Data extracted from a collection:
--------
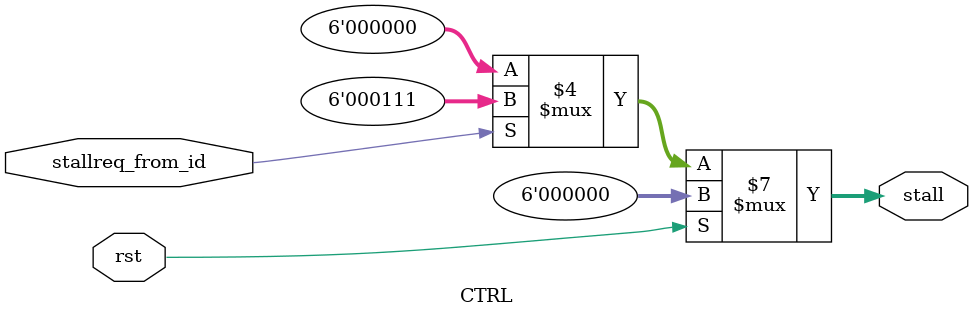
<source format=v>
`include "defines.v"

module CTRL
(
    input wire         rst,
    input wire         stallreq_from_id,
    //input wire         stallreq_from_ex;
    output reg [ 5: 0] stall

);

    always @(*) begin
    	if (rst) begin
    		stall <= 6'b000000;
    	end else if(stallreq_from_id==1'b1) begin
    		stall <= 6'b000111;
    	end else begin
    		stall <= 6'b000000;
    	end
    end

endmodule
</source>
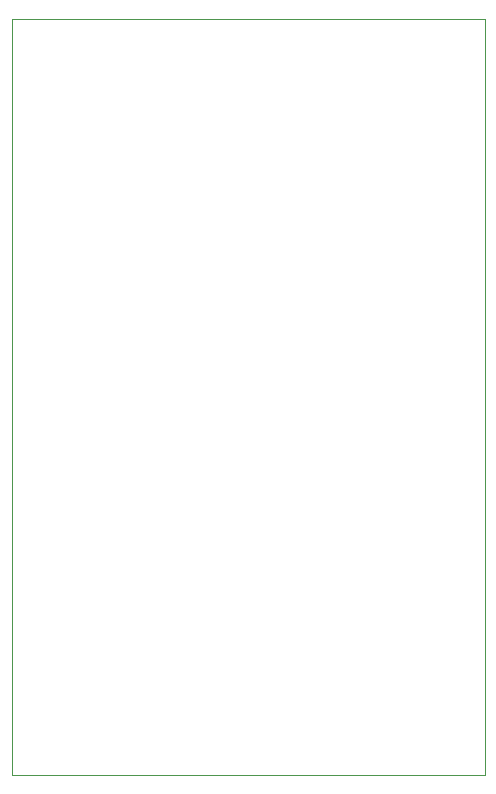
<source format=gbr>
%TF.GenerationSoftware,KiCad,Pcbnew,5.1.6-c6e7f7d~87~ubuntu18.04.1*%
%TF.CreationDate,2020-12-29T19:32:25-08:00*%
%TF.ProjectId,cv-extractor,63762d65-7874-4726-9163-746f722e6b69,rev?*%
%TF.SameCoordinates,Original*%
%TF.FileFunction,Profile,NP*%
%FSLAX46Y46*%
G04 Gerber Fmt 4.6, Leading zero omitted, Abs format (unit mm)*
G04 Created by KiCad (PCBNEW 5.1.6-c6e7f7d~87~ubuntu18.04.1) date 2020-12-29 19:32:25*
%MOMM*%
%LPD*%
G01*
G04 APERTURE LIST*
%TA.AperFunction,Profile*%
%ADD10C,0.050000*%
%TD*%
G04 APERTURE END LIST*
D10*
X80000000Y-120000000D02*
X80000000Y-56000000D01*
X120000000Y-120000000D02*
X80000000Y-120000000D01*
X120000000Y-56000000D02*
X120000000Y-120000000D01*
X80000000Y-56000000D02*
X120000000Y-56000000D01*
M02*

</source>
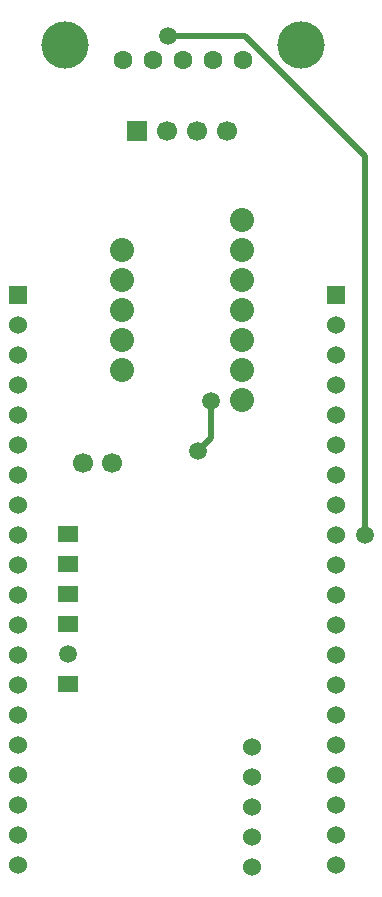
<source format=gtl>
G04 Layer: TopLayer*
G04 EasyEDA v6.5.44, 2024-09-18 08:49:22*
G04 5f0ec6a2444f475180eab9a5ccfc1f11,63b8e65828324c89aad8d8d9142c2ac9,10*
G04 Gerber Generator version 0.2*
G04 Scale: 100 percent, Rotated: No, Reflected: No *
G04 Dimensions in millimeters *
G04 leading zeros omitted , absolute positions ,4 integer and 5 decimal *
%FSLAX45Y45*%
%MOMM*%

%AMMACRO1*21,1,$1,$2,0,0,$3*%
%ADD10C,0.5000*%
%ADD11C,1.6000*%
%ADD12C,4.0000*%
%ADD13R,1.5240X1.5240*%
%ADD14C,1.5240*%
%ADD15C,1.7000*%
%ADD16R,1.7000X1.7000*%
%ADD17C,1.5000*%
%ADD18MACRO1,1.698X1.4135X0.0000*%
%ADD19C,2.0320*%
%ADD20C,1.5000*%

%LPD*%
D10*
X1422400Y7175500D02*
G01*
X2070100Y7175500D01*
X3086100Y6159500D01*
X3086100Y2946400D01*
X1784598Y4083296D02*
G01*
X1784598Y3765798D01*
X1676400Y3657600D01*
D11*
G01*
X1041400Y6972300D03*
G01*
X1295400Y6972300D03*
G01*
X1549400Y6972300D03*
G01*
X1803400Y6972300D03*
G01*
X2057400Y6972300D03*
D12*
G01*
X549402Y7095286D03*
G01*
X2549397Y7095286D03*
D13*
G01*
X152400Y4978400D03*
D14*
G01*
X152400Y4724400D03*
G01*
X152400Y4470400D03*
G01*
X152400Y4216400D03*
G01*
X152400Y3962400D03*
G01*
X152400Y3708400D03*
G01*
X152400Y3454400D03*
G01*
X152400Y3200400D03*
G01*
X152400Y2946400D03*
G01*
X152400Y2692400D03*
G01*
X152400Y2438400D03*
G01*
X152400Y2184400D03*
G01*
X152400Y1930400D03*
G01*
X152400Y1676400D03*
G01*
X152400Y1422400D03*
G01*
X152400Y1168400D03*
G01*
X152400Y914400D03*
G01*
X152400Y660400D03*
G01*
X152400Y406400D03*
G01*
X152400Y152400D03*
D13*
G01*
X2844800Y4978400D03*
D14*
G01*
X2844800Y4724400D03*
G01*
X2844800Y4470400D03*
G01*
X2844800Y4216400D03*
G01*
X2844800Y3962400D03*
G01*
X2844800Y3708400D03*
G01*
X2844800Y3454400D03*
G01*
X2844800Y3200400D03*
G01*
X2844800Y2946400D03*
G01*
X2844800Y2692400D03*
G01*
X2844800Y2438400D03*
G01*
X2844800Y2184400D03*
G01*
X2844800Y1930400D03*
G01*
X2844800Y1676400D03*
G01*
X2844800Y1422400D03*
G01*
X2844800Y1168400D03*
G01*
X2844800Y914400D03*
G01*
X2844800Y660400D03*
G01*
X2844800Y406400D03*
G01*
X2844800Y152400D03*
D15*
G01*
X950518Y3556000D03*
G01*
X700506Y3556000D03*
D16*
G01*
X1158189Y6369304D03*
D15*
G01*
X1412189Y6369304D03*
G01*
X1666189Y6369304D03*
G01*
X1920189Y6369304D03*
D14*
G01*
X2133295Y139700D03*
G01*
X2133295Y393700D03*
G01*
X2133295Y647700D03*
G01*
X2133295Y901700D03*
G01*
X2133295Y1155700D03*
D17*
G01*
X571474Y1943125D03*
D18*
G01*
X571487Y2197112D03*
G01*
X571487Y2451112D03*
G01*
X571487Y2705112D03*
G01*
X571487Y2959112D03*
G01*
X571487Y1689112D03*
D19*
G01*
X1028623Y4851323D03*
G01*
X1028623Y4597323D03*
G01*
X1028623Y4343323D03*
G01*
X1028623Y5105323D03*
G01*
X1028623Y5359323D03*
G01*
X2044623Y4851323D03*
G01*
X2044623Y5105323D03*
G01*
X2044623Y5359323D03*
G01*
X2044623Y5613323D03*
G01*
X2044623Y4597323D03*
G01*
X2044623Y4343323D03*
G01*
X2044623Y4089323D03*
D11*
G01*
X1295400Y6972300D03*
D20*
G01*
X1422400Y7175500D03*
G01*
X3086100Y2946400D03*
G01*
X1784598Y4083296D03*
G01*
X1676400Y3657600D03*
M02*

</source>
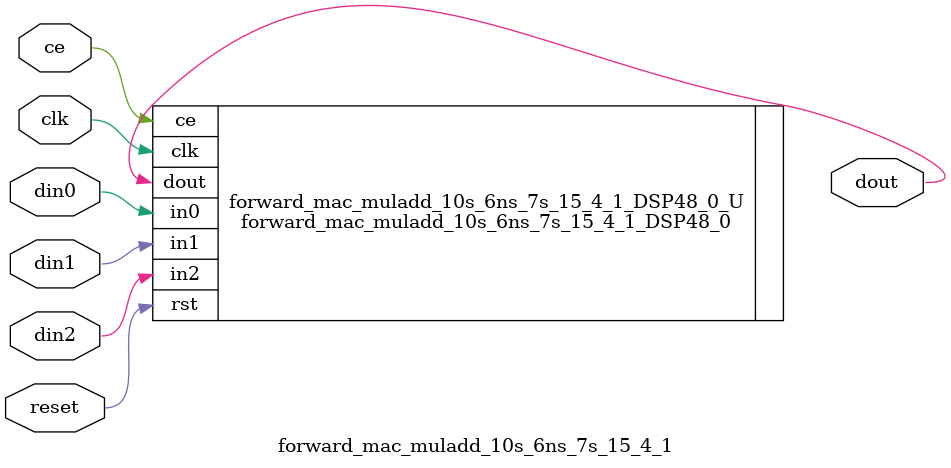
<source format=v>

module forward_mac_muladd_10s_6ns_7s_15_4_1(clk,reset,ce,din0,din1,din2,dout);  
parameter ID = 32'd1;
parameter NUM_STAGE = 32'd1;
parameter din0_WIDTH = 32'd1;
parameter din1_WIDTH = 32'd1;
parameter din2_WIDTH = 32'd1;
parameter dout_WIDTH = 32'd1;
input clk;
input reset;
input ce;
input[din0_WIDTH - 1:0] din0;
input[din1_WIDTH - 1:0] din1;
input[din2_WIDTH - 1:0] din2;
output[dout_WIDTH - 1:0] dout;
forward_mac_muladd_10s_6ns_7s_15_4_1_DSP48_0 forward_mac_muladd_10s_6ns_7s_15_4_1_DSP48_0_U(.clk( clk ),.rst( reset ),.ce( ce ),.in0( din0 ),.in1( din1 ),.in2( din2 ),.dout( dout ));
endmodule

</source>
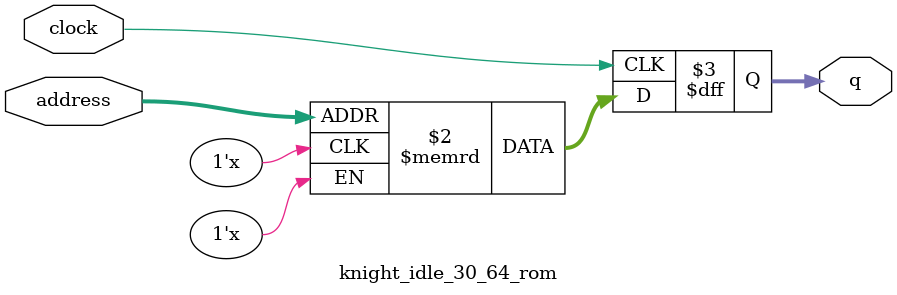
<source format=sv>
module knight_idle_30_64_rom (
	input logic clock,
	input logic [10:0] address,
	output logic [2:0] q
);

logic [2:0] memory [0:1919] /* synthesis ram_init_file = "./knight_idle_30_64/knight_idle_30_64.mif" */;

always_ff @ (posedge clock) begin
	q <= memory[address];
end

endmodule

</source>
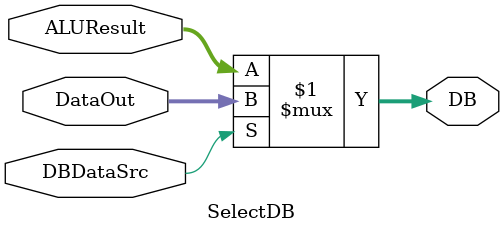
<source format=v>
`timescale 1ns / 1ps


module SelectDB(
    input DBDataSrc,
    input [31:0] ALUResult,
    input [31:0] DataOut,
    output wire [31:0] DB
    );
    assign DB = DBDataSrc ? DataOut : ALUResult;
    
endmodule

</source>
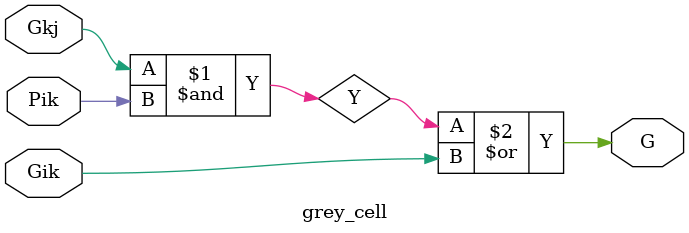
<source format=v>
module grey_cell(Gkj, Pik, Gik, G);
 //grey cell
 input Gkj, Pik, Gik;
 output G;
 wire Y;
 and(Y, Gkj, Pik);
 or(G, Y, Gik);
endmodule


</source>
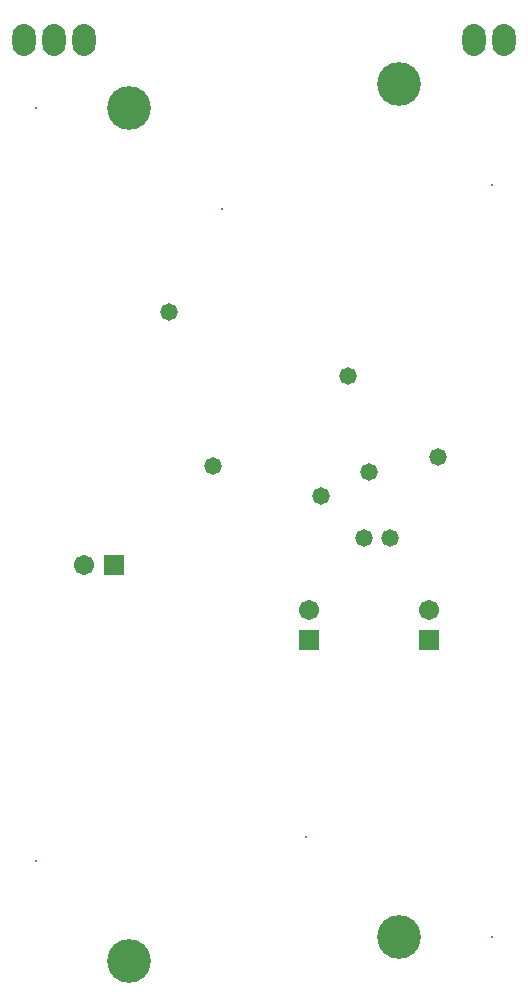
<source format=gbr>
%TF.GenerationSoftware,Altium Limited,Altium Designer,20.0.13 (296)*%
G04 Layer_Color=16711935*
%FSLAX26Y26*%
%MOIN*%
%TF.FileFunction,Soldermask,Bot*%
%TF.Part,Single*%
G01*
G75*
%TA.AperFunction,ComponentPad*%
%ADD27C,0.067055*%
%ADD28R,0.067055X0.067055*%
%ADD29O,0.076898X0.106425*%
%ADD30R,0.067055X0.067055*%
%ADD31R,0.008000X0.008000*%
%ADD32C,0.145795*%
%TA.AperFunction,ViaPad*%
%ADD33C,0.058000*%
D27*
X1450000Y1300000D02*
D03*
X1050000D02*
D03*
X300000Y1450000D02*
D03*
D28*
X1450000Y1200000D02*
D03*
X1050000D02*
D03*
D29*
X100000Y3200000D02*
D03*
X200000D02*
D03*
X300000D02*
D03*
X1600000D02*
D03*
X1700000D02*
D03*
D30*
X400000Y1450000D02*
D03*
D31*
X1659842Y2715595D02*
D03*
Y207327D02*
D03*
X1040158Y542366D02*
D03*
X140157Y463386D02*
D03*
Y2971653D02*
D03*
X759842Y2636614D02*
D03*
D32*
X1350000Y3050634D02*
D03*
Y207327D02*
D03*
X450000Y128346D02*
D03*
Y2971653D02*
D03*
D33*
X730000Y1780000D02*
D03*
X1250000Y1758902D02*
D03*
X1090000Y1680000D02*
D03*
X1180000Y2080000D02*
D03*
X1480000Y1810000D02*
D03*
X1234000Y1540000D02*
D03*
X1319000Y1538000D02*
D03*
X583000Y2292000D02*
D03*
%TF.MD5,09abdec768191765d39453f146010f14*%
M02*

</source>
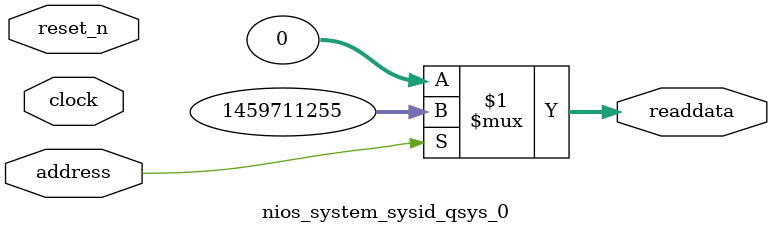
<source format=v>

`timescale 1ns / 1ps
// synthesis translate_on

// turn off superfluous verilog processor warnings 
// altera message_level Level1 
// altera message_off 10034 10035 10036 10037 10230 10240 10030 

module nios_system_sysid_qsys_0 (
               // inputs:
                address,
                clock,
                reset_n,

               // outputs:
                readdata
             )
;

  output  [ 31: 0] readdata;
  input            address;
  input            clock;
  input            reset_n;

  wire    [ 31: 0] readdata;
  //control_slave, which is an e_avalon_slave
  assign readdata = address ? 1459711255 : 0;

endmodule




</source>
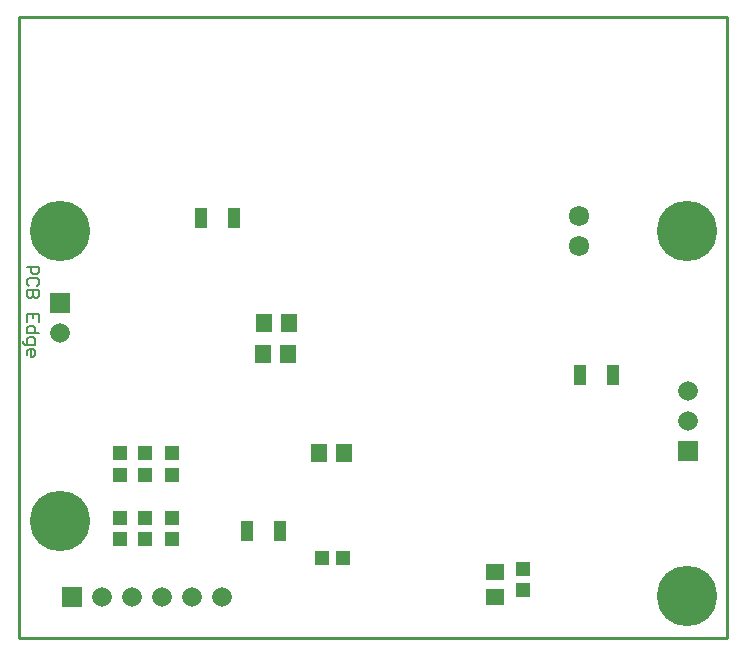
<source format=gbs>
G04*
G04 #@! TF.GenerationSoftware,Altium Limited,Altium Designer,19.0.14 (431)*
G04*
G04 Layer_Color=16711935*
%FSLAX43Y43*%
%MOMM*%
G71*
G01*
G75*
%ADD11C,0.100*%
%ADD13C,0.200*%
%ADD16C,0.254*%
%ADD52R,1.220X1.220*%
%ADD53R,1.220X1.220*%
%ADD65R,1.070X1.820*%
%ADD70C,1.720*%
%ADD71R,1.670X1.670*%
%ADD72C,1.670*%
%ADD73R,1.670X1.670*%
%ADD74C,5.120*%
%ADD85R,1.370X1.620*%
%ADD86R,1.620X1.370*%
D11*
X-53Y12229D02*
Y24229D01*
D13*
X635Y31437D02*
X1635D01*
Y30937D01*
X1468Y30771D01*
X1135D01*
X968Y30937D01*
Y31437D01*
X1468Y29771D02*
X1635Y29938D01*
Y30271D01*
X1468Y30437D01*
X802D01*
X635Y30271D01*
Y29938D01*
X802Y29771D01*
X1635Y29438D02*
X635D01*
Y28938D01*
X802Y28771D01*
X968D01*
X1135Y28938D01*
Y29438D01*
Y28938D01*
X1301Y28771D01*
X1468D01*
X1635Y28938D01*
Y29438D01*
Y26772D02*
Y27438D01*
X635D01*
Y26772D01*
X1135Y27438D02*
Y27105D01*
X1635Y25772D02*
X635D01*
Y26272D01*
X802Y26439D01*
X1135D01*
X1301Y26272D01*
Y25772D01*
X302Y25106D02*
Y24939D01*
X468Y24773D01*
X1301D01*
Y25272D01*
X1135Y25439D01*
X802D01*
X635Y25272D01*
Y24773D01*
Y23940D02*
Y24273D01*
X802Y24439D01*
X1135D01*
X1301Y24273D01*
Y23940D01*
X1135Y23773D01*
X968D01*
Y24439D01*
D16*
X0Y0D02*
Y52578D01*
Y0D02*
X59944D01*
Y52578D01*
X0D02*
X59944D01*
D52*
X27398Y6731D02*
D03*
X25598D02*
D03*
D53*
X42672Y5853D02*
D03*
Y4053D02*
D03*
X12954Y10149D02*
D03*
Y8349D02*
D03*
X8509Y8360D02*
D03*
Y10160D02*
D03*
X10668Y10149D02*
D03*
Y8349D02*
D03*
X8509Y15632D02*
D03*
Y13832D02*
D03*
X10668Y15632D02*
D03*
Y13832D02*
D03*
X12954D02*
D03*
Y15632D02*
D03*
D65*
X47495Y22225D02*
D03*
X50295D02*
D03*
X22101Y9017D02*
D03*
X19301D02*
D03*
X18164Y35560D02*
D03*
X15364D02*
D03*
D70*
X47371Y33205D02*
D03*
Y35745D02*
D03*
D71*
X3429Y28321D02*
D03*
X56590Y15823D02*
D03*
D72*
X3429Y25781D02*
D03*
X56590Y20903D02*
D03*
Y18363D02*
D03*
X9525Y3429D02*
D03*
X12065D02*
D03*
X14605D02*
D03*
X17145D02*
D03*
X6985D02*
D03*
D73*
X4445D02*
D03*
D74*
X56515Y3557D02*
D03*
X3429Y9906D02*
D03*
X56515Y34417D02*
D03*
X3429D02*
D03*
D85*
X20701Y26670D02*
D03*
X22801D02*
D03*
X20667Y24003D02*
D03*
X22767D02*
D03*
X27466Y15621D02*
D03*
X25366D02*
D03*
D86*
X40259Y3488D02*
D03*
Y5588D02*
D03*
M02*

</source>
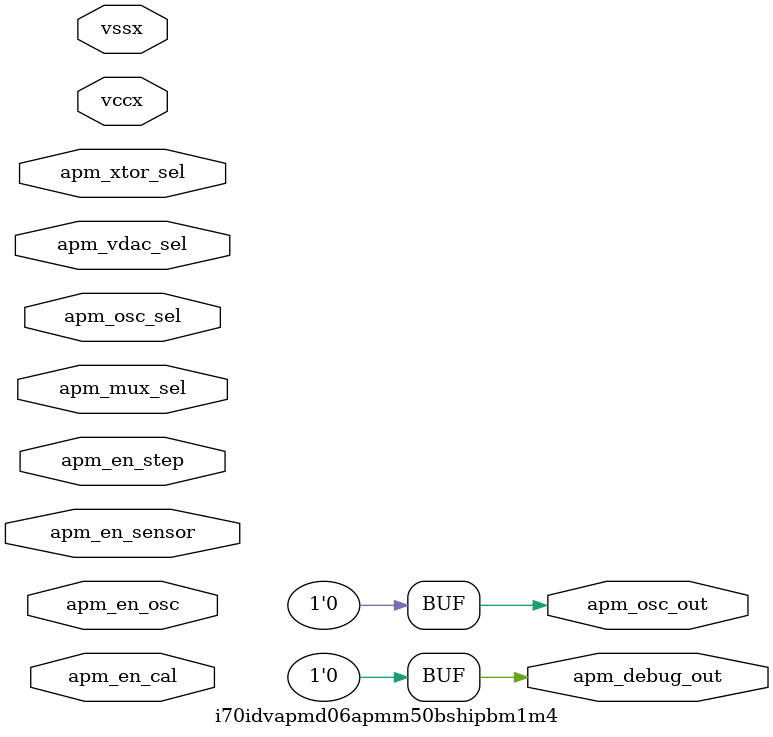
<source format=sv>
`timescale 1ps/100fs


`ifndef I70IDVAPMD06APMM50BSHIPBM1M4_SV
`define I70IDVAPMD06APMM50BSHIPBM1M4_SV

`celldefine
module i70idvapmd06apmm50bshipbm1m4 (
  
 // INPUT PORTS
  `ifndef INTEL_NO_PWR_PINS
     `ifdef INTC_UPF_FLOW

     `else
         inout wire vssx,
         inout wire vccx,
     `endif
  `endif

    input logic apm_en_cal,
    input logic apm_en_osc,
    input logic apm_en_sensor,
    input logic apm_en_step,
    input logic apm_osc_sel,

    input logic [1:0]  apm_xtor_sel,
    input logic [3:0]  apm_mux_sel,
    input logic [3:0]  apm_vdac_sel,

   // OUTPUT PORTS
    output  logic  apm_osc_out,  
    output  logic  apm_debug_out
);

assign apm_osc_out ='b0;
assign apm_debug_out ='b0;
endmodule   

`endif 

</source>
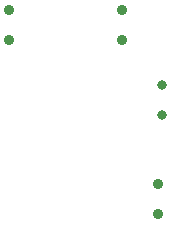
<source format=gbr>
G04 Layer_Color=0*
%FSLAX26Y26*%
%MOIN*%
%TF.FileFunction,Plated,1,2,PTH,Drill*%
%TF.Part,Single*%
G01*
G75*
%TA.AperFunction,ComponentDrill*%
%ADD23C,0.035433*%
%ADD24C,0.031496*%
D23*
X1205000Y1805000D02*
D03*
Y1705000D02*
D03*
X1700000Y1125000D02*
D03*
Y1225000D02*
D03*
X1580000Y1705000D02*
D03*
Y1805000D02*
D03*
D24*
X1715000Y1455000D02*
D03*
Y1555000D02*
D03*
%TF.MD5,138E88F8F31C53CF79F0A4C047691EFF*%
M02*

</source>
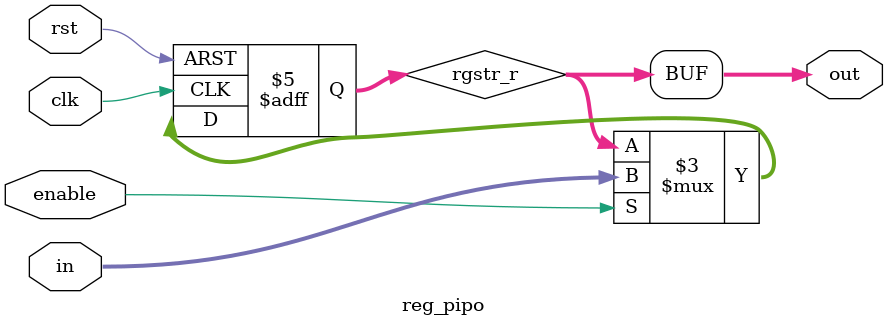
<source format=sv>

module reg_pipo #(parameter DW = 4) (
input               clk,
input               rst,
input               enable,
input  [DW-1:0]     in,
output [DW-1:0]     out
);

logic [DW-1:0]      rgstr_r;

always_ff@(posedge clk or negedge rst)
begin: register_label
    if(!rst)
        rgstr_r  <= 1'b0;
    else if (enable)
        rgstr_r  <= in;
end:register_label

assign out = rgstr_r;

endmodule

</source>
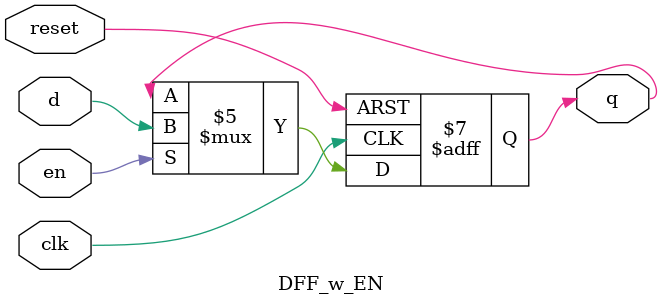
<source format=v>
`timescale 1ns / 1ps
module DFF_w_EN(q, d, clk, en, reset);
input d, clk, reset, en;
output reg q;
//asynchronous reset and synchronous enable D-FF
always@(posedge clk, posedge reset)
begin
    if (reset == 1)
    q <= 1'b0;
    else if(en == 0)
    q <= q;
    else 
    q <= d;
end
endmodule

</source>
--------
**Instruction:** The answer must consist only of the lines from the beginning of the entries above through the line that holds "end else begin", reproduced exactly and without pictures.

**Answer for this exercise:**
<source format=v>
`include "defines.v"

module CTRL
(
    input wire         rst,
    input wire         stallreq_from_id,
    //input wire         stallreq_from_ex;
    output reg [ 5: 0] stall

);

    always @(*) begin
    	if (rst) begin
    		stall <= 6'b000000;
    	end else if(stallreq_from_id==1'b1) begin
    		stall <= 6'b000111;
    	end else begin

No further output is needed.